*Aim of the exercise*: Search term "none": please show all lines in the listing that contain it.

*Information given*:
=-=-=-=-=

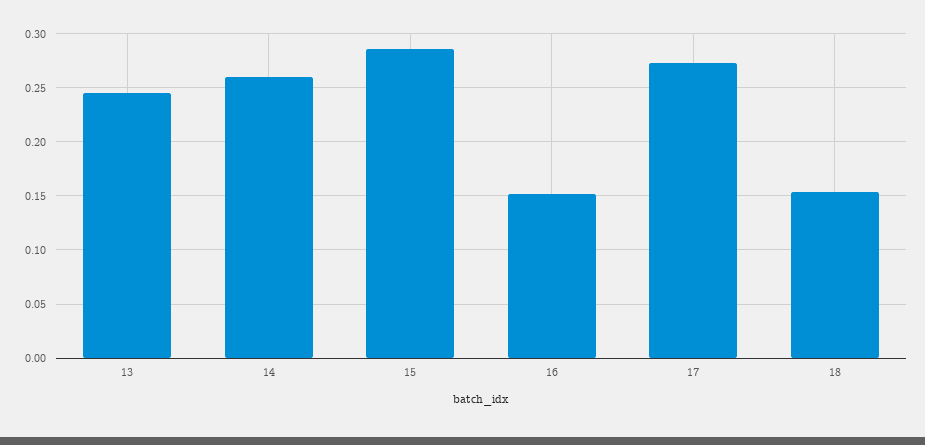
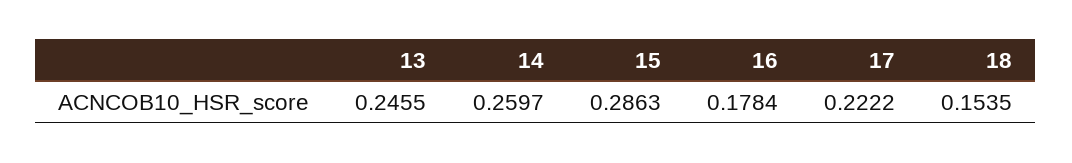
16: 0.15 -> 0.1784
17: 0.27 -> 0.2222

=-=-=-=-=

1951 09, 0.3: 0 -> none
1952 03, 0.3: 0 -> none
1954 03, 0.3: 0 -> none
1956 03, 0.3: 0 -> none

=-=-=-=-=

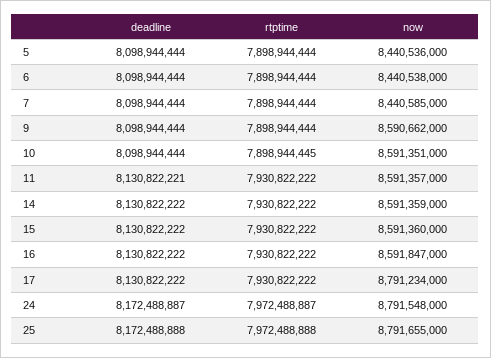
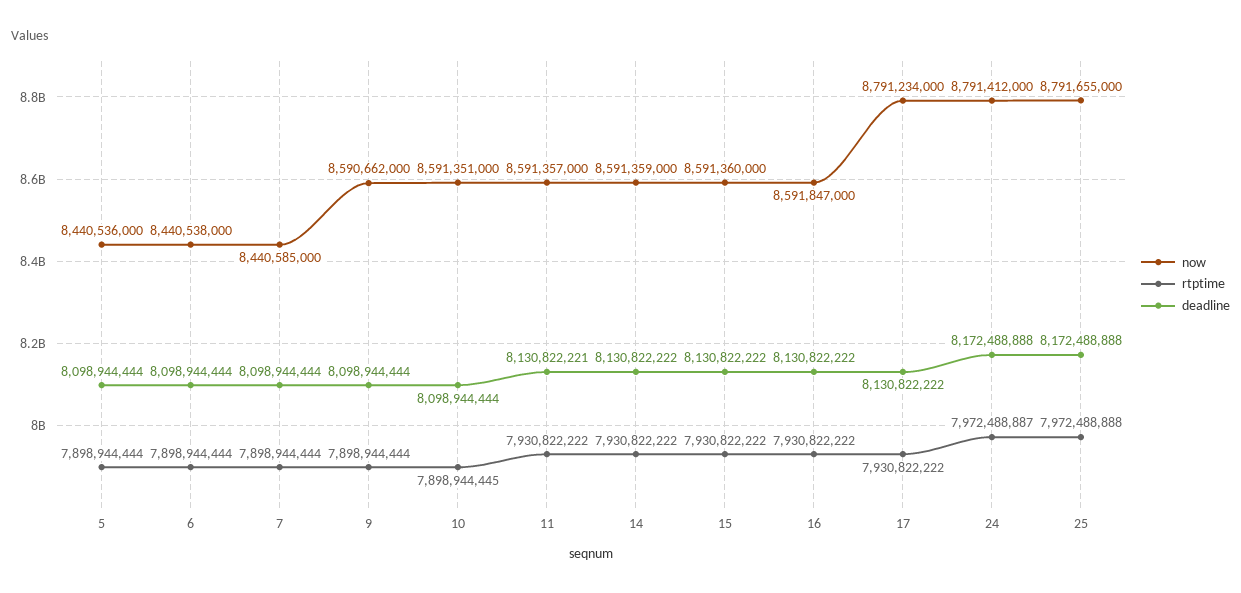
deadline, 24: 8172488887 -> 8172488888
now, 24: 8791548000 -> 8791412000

=-=-=-=-=

*Your solution*:
1951 09, 0.3: 0 -> none
1952 03, 0.3: 0 -> none
1954 03, 0.3: 0 -> none
1956 03, 0.3: 0 -> none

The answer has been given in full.